Paternalismo evoca a figura masculina. Na minha experiência, a figura feminina é útil neste processo de transformar desejo do paciente em vontade. Já testemunhei esposas que assumiram o papel de “deixa comigo” e mostrou-se classe I (útil e eficaz). Quando elas acompanham o paciente, este “maternalismo” fica facilitado. Mas, caso contrário, uma sugestão à esposa do paciente por telefone, mesmo se for pessoa conhecida, é passível de interpretação de quebra de sigilo profissional. Já quanto ao marido, é menos provável que exerça o “paternalismo” com a esposa.
Mas e a acrasia? Sim, ela é termo pouco usado e significa a fraqueza, uma disposição do caráter que prejudica que um desejo fundamentado na razão sobre um benefício movimente-se para a vontade da realização. No que diz respeito à relação médico-paciente, representa um arbítrio do paciente em não seguir a recomendação da Medicina, apesar de não se opor a sua validade. Em função do exposto até agora, é argumento para o uso do paternalismo fraco: multiplicar a primeira opinião – ou dar várias segundas opiniões porque assim soa para o paciente uma mesma opinião em função de sua receptividade a tempos diferentes de escuta- dá forças para o paciente passar do desejo à vontade de eliminar fatores de risco. O envolvimento do cognitivo, do afeto e do motivacional.

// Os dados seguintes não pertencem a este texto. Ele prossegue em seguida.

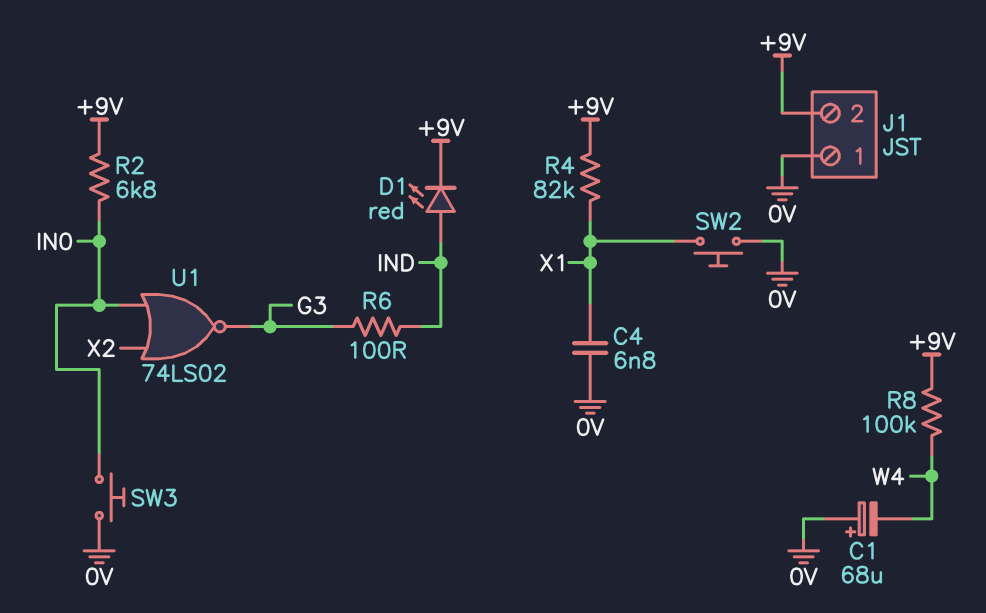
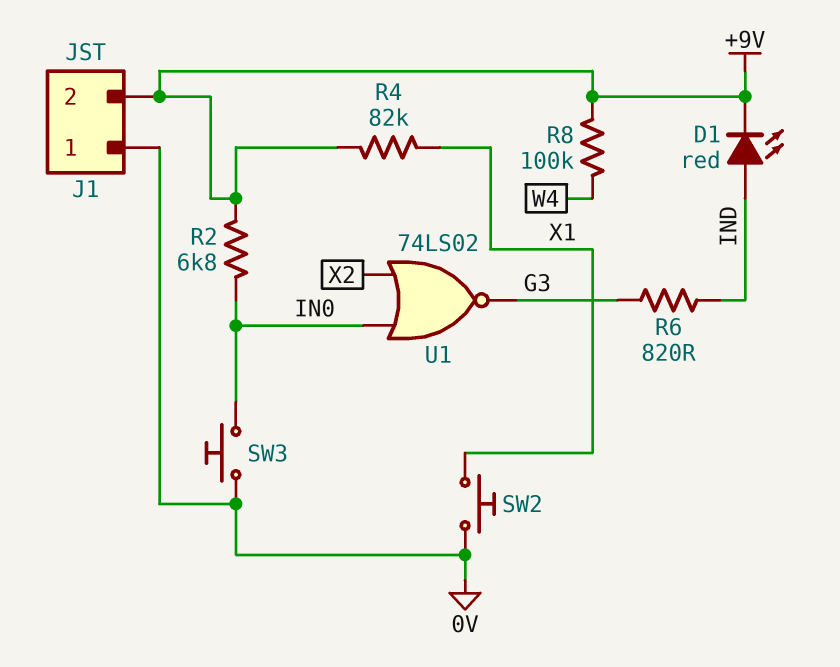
C1: 68uF (plus 0V, minus W4) -> none
C4: 6.8nF (0V, X1) -> none
R6: 100 (G3, IND) -> 820 (G3, IND)

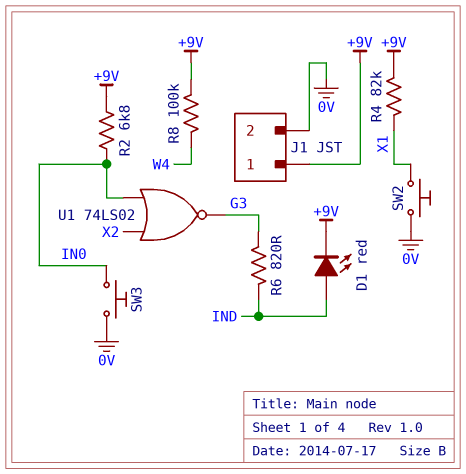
J1 pin 1: 0V -> +9V
J1 pin 2: +9V -> 0V

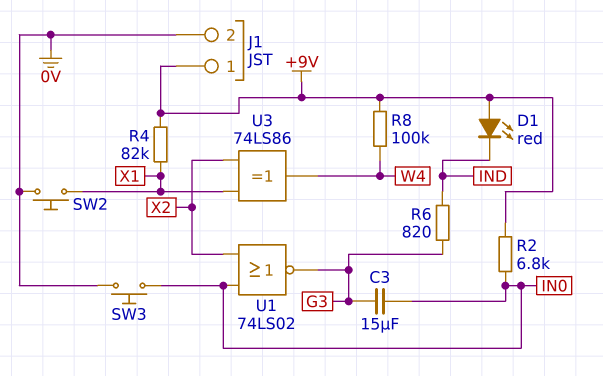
C3: none -> 15uF (G3, IN0)
D1: LED red (A IND, K +9V) -> LED red (A +9V, K IND)
U3: none -> XOR 74LS86 (in X1, in X2, out W4)

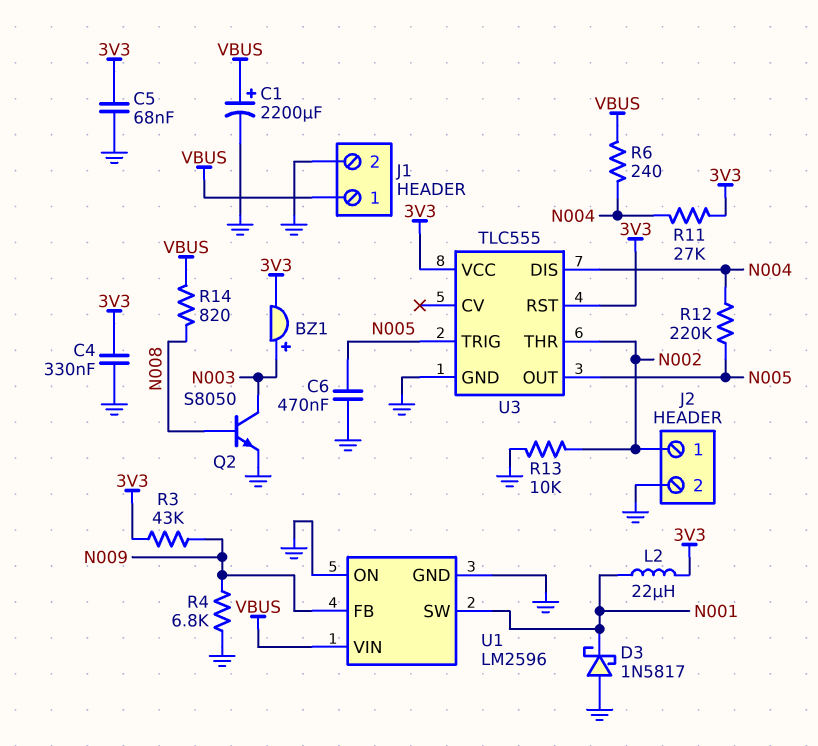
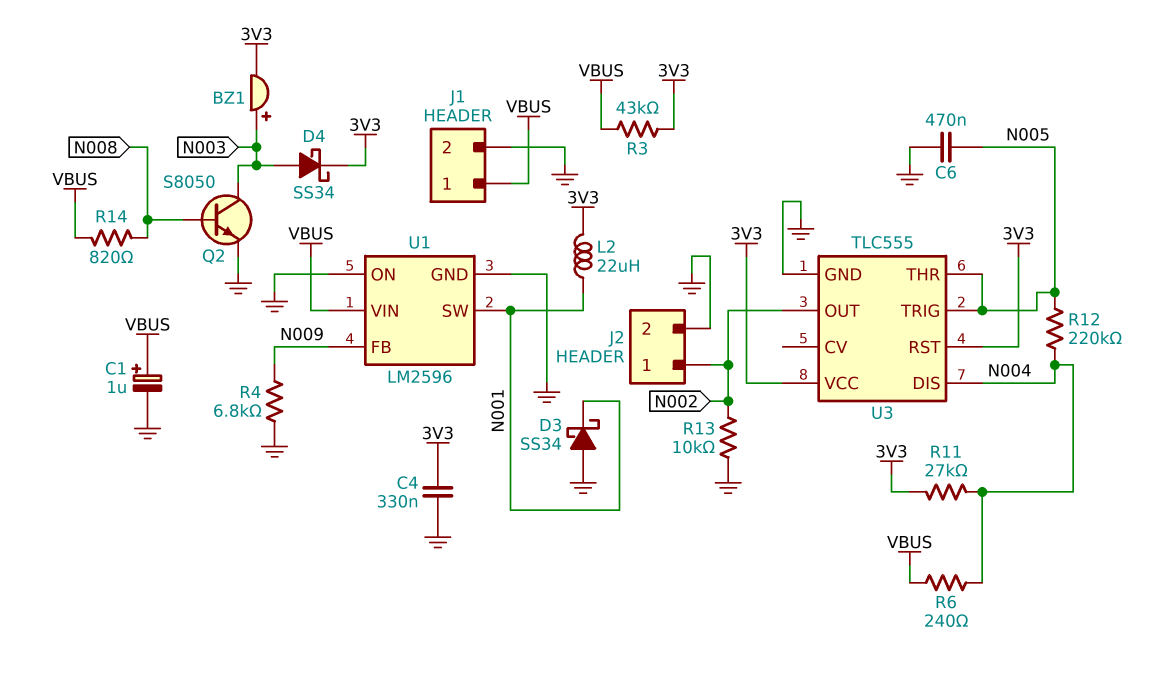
C1: 2200uF (plus VBUS, minus GND) -> 1uF (plus VBUS, minus GND)
C5: 68nF (3V3, GND) -> none
D3: schottky 1N5817 (A GND, K N001) -> schottky SS34 (A GND, K N001)
D4: none -> schottky SS34 (A N003, K 3V3)
R3: 43k (3V3, N009) -> 43k (3V3, VBUS)
U3 pin OUT: N005 -> N002
U3 pin THR: N002 -> N005

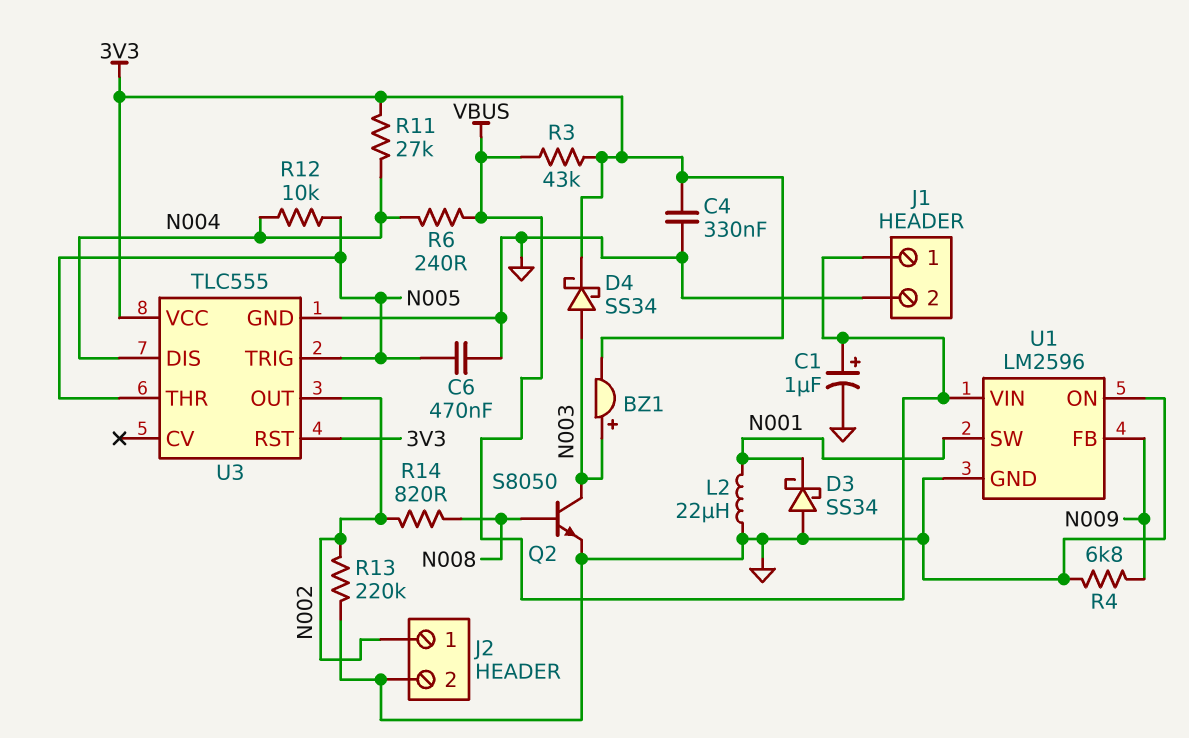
L2: 22uH (3V3, N001) -> 22uH (GND, N001)
R12: 220k (N004, N005) -> 10k (N004, N005)
R13: 10k (GND, N002) -> 220k (GND, N002)
R14: 820 (N008, VBUS) -> 820 (N002, N008)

Assim, a Bioética da Beira do leito é fórum para que o médico reflita sobre caminhos éticos para os cuidados com o paciente que se comporta com acrasia.
2 respostas
Pratico uma abordagem de respeito à autonomia abrindo a possibilidade de um diálogo. Como ex-fumante, sei da dificuldade para largar o vício quando se é dependente. Parei de fumar há 35 anos e digo que foi ontem, ainda tenho salivação abundante quando escrevo ou falo a palavra cigarro. Aliás, tenho um sonho repetitivo em que estou em uma praça, tiro o cigarro do bolso e o levo até a boca, acordando quando percebo que o acendi e vou tragar. O exemplo abre a possibilidade de um diálogo e abertura para sugerir terapia, sempre há uma dose de ansiedade agindo na mente do dependente. Muitos pacientes, quando termino a consulta, me perguntam: O senhor não vai falar do cigarro? Digo que ele já sabe de todos os males pela mídia, não serei mais um a pressioná-lo, o que só piora, mas que posso conversar sobre isso por ser um ex-fumante. Consigo resultado positivo em boa parte, se não o abandono, pelo menos, um uso menos compulsivo. Agora, o que vejo de barbárie, é colegas agirem de modo paternalista sendo fumantes e apresentarem uma bela cintura abdominal. Dia desses um paciente referiu-se a um colega que disse que não trataria mais dele se não parasse de fumar, não fizesse exercício e não controlasse a alimentação. O tal apresenta síndrome metabólica, glicemias em torno de 200, é fumante e está com 112 Kg, apesar de 1,70 m de altura, e seu único exercício e a mastigação. Max, belo caso e bela reflexão, vou pedir licença para pegar um caso real, mudando os nomes, e colocá-lo no livro, já havíamos fechado os casos, mas acho que vale a pena se você permitir, citando logicamente, assim aproveito para indicar os leitores a irem até o bioamigo.